SEITENAUSZUG –
►

Sprengstoffanschlag in Oberwil«Meine Knie haben gezittert, und mein Herz schlug mir bis zum Hals»
In der Nacht auf Freitag haben Unbekannte den Zugang zum Bancomaten in Oberwil freigesprengt. Der Einsatz von Sprengstoff ist Trend bei den Panzerknackern.

Es ist drei Uhr nachts in Oberwil: Ein lauter Knall reisst Verena Aufranc, Bewohnerin im Wohnblocks direkt oberhalb des Bancomaten der Basellandschaftlichen Kantonalbank, aus dem Schlaf. «Das ganze Haus hat gezittert», sagt die Seniorin. Nach dem ersten Schock hörten sie und ihr Ehemann ein Auto wegrasen. Es habe sich jedoch niemand getraut, die Wohnung zu verlassen. «Meine Knie haben gezittert, und mein Herz schlug mir bis zum Hals», sagt Aufranc.
Polizei und Feuerwehr, die wenig später am Tatort auftauchen, schaffen Klarheit: Unbekannte Täter haben sich mit Sprengstoff Zugang zu den Bancomaten der Basellandschaftlichen Kantonalbank verschafft. Der Raum gleicht einem Ort der Verwüstung, die Glastüre wurde aufgesprengt.

◄

EXTRAHIERTE DATENSÄTZE –

►

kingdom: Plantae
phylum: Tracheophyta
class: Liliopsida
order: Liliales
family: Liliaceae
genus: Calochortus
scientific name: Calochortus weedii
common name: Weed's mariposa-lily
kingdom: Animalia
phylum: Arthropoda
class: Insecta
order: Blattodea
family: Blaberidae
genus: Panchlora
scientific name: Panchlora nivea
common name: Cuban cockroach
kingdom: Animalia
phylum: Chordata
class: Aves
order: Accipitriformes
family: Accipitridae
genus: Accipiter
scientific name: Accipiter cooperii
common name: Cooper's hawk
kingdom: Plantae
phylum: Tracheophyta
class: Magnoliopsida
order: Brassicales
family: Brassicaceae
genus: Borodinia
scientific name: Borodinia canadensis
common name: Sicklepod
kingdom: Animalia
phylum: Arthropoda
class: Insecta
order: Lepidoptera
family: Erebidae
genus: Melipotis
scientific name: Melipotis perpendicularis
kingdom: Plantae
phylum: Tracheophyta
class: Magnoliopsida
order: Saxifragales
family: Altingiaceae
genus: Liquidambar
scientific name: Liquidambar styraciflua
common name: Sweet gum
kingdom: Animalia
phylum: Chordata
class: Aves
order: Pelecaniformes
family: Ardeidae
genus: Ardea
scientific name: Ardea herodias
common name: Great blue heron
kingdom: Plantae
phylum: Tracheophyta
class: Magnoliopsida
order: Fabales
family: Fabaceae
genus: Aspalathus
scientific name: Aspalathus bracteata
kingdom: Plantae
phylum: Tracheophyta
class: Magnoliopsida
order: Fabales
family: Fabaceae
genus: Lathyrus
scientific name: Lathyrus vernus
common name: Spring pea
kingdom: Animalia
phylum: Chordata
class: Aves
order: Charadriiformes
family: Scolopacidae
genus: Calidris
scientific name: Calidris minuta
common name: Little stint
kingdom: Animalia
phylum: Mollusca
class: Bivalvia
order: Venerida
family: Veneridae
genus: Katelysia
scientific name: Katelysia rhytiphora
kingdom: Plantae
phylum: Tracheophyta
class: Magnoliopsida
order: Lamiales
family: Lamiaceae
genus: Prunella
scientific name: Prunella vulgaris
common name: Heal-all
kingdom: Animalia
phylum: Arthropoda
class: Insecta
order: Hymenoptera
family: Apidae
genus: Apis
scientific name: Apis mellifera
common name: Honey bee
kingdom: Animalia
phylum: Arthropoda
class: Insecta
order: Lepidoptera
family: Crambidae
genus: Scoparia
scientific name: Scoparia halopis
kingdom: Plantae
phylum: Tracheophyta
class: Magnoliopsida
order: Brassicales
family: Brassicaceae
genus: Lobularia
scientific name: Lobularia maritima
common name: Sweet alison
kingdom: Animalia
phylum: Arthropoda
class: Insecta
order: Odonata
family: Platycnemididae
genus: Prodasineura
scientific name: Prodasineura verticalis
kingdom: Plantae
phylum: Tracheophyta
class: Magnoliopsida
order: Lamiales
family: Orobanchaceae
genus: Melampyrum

◄

DIE AUFGABE –
Setze bitte den Bericht über den Sprengstoffanschlag in Oberwil nach seinem letzten Satz fort.

ENDGÜLTIGE ANTWORT –
Lift nach Detonation ausgefallen
Die Baselbieter Polizei musste ein Spezialistenteam mit einem Bombenroboter aufbieten, der bei gefährlichen Situationen zum Einsatz kommt. Denn im Verlauf der Tatbestandsaufnahme sei vor Ort eine weitere, nicht detonierte Sprengladung entdeckt worden. Deshalb musste die Hauptstrasse kurzzeitig gesperrt und auch das Gebäude evakuiert werden. Pikant: Betagte Bewohner konnten für einige Zeit das Haus nicht mehr verlassen, weil der Lift nach der Detonation ausgefallen war.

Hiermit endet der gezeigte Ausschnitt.